Search code examples
node.jspuppeteercheerio

Cheerio how to remove DOM elements from selection


I am trying to write a bot to convert a bunch of HTML pages to markdown, in order to import them as Jekyll document. For this, I use puppeteer to get the HTML document, and cheerio to manipulate it.

The source HTML is pretty complex, and polluted with Google ADS tags, external scripts, etc. What I need to do, is to get the HTML content of a predefined selector, and then remove elements that match a predefined set of selectors from it in order to get a plain HTML with just the text and convert it to markdown.

Assume the source html is something like this:

<html>
<head />
<body>
<article class="post">
<h1>Title</h1>
<p>First paragraph.</p>
<script>That for some reason has been put here</script>
<p>Second paragraph.</p>
<ins>Google ADS</ins>
<p>Third paragraph.</p>
<div class="related">A block full of HTML and text</div>
<p>Forth paragraph.</p>
</article>
</body>
</html>

What I want to achieve is something like

<h1>Title</h1>
<p>First paragraph.</p>
<p>Second paragraph.</p>
<p>Third paragraph.</p>
<p>Forth paragraph.</p>

I defined an array of selectors that I want to strip from the source object:

stripFromText: ['.social-share', 'script', '.adv-in', '.postinfo', '.postauthor', '.widget', '.related', 'img', 'p:empty', 'div:empty', 'section:empty', 'ins'],

And wrote the following function:

const getHTMLContent = async ($, selector) => {
  let value;
  try {
    let content = await $(selector);
    for (const s of SELECTORS.stripFromText) {
      // 1
      content = await content.remove(s);
      // 2
      // await content.remove(s);
      // 3
      // content = await content.find(s).remove();
      // 4
      // await content.find(s).remove();
      // 5
      // const matches = await content.find(s);
      // for (m of matches) {
      //  await m.remove();
      // }
    };
    value = content.html();
  } catch(e) {
    console.log(`- [!] Unable to get ${selector}`);
  }
  console.log(value);
  return value;
};

Where

  • $ is the cheerio object containing const $ = await cheerio.load(html);
  • selector is the dome selector for the container (in the example above it would be .post)

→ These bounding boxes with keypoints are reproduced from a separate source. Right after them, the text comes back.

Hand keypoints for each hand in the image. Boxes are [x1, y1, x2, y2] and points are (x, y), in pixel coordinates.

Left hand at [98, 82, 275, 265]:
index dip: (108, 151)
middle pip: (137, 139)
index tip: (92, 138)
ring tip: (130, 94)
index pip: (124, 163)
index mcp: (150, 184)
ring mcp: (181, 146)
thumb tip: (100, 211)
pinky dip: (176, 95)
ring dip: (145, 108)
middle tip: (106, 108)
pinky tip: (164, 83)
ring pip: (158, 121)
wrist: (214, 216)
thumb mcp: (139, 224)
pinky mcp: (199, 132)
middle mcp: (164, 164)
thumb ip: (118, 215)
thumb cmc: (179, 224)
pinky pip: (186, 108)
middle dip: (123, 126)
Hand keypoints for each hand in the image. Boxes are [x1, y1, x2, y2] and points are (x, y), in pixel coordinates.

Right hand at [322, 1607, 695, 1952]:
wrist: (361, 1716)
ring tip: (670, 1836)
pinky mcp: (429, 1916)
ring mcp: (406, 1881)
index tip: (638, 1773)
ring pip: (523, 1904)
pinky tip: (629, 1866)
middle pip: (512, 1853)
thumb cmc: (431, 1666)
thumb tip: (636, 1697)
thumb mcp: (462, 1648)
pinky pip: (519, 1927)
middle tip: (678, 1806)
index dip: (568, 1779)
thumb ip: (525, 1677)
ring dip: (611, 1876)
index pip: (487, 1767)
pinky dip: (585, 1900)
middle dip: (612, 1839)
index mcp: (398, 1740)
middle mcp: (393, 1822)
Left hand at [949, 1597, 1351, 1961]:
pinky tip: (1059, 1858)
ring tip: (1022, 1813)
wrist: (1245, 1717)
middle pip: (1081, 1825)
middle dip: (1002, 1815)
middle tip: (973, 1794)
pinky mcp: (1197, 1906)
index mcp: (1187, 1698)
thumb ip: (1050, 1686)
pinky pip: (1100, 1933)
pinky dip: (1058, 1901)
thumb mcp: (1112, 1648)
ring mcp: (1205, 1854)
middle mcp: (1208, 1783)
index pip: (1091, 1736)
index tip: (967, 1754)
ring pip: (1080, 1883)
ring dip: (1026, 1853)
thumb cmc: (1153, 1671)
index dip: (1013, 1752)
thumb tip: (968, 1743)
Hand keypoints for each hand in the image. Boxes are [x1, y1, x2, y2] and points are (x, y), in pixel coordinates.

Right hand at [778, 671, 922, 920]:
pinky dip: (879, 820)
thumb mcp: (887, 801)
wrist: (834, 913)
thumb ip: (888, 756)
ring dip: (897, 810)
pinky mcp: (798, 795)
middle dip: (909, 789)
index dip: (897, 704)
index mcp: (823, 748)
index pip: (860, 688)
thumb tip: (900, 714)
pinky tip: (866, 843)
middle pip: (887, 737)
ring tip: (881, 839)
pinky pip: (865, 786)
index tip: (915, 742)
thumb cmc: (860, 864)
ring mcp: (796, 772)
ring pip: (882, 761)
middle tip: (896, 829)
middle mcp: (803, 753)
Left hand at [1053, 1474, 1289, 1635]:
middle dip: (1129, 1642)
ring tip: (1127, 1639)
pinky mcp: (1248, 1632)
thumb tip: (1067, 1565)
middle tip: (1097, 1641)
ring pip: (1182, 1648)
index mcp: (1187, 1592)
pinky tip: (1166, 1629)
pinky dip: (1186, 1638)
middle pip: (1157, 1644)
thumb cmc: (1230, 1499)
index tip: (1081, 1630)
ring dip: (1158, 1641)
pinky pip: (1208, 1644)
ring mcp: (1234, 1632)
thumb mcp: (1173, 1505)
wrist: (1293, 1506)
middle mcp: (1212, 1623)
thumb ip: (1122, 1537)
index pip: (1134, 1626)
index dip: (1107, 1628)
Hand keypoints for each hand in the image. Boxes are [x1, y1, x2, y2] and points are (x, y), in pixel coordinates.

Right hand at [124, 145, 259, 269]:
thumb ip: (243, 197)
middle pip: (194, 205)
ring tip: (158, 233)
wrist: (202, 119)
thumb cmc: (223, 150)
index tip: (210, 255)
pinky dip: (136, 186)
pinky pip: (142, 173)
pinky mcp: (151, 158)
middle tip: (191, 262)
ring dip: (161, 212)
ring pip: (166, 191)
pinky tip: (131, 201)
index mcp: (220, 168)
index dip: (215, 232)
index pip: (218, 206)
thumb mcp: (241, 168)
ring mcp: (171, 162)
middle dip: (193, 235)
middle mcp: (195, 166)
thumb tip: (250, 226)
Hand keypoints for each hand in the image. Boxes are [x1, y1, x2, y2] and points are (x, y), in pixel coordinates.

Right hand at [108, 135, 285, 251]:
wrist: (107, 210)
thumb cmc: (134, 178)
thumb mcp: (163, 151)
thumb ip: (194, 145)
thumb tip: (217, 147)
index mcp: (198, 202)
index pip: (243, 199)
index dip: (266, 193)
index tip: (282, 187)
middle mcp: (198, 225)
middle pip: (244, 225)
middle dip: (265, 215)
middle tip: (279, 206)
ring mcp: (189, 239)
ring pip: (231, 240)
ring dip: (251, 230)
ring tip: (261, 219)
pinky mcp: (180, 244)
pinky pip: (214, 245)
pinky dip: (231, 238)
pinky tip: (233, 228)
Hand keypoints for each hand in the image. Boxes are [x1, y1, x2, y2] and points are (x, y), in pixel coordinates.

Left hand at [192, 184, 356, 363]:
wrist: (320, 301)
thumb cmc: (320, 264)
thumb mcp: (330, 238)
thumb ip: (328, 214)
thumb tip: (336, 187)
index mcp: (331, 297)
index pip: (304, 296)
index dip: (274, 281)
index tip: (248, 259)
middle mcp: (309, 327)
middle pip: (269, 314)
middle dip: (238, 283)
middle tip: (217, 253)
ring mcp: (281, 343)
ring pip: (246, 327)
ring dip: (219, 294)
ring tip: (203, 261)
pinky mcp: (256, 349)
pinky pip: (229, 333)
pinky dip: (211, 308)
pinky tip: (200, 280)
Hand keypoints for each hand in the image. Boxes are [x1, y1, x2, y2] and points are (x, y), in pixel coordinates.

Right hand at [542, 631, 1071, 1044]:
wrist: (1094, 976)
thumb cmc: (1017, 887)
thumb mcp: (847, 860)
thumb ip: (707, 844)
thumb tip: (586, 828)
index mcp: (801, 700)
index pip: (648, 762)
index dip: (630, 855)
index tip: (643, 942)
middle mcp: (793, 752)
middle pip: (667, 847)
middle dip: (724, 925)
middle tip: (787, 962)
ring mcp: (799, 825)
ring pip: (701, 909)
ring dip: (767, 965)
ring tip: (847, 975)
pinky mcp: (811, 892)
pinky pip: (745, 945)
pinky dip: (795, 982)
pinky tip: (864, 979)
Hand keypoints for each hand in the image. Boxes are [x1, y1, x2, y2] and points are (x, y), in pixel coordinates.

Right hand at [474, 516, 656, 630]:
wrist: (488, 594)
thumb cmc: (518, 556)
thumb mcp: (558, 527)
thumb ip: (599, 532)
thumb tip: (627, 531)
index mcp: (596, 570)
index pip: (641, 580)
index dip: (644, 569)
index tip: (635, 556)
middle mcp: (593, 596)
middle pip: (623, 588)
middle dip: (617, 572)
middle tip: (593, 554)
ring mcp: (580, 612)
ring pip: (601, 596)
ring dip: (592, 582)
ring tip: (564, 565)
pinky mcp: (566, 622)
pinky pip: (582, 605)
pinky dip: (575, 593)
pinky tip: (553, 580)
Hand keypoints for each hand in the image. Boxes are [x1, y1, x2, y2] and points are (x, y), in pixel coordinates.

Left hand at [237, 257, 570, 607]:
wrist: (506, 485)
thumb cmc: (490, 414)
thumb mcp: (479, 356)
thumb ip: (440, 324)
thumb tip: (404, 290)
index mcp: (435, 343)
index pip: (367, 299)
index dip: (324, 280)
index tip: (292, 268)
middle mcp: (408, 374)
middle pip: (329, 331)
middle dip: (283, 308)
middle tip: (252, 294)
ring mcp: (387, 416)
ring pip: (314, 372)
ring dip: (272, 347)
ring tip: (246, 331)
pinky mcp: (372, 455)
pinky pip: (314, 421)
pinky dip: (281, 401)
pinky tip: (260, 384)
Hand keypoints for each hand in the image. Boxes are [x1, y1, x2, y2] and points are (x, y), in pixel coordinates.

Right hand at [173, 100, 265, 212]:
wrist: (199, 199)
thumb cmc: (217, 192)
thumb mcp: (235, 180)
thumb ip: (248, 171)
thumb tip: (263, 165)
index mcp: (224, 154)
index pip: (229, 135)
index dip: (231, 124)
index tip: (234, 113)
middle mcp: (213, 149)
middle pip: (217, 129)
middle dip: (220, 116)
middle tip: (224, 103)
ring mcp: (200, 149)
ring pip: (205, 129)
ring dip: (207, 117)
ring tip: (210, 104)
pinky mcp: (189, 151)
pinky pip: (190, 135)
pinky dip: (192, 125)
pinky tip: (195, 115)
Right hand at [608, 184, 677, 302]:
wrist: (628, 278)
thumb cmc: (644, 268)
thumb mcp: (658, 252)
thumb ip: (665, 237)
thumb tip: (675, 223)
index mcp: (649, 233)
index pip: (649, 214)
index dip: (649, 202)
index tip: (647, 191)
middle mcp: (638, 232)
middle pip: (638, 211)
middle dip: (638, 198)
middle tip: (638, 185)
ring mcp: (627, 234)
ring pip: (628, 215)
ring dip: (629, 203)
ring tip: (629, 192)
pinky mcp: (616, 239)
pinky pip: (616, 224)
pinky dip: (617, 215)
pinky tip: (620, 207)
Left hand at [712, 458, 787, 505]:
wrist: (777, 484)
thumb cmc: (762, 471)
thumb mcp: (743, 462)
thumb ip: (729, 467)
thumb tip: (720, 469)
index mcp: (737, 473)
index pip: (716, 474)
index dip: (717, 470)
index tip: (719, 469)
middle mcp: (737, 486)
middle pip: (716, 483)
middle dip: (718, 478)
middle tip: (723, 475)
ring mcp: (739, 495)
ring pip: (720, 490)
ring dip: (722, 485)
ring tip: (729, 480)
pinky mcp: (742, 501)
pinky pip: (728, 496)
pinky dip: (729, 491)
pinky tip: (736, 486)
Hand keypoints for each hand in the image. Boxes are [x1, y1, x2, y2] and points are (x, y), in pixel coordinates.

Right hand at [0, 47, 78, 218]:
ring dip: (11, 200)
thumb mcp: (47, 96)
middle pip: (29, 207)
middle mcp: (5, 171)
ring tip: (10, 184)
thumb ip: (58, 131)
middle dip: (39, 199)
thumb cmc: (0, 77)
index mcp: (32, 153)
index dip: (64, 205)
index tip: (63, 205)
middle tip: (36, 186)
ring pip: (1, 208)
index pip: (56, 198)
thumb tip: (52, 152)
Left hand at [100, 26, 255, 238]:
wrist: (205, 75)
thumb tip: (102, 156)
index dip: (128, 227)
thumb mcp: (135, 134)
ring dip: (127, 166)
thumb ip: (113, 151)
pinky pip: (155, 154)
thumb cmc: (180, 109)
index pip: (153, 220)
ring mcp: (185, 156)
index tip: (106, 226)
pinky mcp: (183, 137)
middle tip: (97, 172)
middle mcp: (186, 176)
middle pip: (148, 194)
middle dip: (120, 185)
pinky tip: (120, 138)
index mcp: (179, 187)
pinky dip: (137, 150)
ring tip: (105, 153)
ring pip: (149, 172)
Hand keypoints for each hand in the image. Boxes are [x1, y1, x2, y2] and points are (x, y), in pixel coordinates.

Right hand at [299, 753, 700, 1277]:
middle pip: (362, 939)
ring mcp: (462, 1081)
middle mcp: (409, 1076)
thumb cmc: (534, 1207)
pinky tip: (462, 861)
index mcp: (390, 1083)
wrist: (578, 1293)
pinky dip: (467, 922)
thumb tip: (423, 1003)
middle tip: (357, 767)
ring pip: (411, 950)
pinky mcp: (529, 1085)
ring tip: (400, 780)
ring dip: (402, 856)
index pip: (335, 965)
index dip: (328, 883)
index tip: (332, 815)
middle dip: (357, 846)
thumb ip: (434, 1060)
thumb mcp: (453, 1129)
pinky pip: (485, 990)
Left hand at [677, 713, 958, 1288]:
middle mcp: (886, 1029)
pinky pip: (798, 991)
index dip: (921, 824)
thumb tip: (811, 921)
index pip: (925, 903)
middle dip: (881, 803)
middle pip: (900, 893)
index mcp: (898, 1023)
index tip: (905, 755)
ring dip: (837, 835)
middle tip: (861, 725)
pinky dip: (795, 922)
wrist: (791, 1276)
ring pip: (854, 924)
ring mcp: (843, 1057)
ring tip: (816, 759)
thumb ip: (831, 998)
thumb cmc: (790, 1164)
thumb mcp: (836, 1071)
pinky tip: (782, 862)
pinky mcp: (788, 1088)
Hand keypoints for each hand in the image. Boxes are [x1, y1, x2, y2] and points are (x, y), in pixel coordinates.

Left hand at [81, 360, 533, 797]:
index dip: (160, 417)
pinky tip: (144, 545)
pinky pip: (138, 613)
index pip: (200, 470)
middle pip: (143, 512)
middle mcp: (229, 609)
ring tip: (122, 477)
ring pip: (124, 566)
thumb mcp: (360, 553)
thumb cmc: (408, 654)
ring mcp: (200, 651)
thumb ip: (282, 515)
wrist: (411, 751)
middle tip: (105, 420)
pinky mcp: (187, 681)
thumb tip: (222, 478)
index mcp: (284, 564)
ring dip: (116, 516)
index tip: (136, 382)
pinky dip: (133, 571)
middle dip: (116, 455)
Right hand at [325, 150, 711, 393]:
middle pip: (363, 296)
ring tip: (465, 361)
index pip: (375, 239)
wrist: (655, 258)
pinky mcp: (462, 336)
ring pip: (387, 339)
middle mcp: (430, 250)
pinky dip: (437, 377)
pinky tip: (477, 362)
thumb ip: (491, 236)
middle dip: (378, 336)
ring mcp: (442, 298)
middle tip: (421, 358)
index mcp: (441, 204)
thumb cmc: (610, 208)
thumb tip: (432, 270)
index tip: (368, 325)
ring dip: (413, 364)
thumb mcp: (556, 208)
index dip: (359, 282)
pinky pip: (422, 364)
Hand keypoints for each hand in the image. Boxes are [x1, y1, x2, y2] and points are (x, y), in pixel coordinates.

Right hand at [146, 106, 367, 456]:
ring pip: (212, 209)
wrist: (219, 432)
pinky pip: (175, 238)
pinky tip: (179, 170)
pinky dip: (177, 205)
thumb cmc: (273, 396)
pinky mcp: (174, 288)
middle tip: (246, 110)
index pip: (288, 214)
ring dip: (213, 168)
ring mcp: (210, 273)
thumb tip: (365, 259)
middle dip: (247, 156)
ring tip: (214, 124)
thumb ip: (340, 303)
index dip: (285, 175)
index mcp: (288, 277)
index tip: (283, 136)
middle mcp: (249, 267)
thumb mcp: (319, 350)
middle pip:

What I am unable to do, is to use cheerio to remove() the objects. I tried all the 5 versions I left commented in the code, but without success. Cheerio's documentation didn't help so far, and I just found this link but the proposed solution did not work for me.

I was wondering if someone more experienced with cheerio could point me in the right direction, or explain me what I am missing here.


Solution

  • I found a classical newby error in my code, I was missing an await before the .remove() call.

    The working function now looks like this, and works:

    const getHTMLContent = async ($, selector) => {
      let value;
      try {
        let content = await $(selector);
        for (const s of SELECTORS.stripFromText) {
          console.log(`--- Stripping ${s}`);
          await content.find(s).remove();
        };
        value = await content.html();
      } catch(e) {
        console.log(`- [!] Unable to get ${selector}`);
      }
      return value;
    };